Oleg has some benchmarks of his implementation at < http://okmij.org/ftp/Haskell/Iteratee/Lazy-vs-correct.txt >, which clock iteratees at about twice as fast as lazy IO. He also compares them to a native "wc", but his comparison is flawed, because he's comparing a String iteratee vs byte-based wc. I'll benchmark my "wc" and "cat" against common alternative implementations. My expectation it that they will be much slower than buffers, slightly slower than strict bytestrings, and faster than lazy bytestrings. One of the large advantages iteratees have over lazy IO is that space use is very predictable. While exact numbers depend on the enumerator and iteratee, they are typically small and constant. For example, enumFile uses a 4096-byte buffer which is copied to a ByteString[1], so "cat" will use only about 10 KiB for a file copy. enumHandle lets this value be tuned, depending on whether you'd like smaller space use or fewer buffer reads. [1] I don't know why this is done -- the reuse buffer/copy idiom is present in Oleg's code, but I suspect just using B.hGet will be more efficient. I'll do some benchmarks to confirm.
ListLike is possibly nice, but in the type indexed iteratee implementation that I started (but could not finish due to some issues with the type indexing) I didn't use it. ListLike doesn't support type threaded lists at all. On a side note, in my type threaded iteratee library, I initially elided StreamChunk but later added something similar in because I found it useful. I can't recall of the top of my head what the reasoning was, but I could dig deeper if it interests you. I was also following a fairly faithful re-implementation of John Lato's implementation, just with type indexing. I should probably post my partial library regardless. Perhaps others can find ways around the bits I was stuck on.
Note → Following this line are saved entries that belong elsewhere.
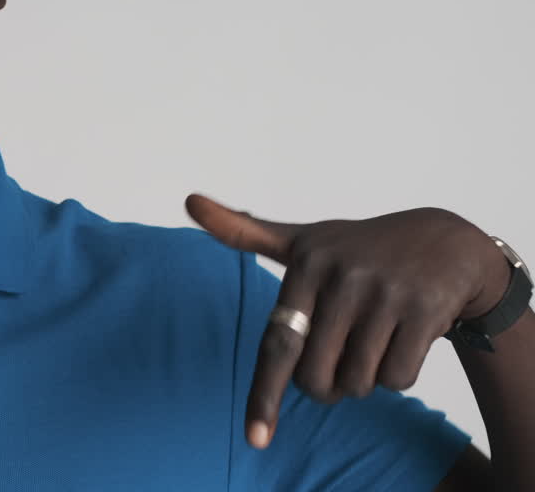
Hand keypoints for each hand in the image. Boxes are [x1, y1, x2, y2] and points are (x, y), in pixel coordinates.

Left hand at [184, 193, 507, 449]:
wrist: (449, 242)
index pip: (277, 343)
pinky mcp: (424, 310)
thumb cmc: (360, 250)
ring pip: (358, 383)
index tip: (255, 438)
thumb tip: (189, 199)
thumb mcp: (304, 238)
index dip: (265, 395)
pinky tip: (406, 337)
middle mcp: (341, 275)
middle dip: (325, 384)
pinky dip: (398, 374)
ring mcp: (385, 293)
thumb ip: (245, 231)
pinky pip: (397, 379)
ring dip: (363, 378)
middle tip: (340, 356)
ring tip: (376, 336)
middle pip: (316, 378)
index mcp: (305, 262)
If you can recall the reasoning behind using ListLike or StreamChunk, it would be useful. Their advantages over simply using lists is not obvious to me.
I can see seeking as being important as your library moves into new domains of use. Particularly when reading large binary streams when the data is sparse.
Though I don't have any personal experience writing Haskell parsers for sparsely-populated files, I suspect that folds are poorly adapted to seeking. It will probably be more efficient to implement your own enumerator or enumeratee, which contains logic for skipping uninteresting portions of the file.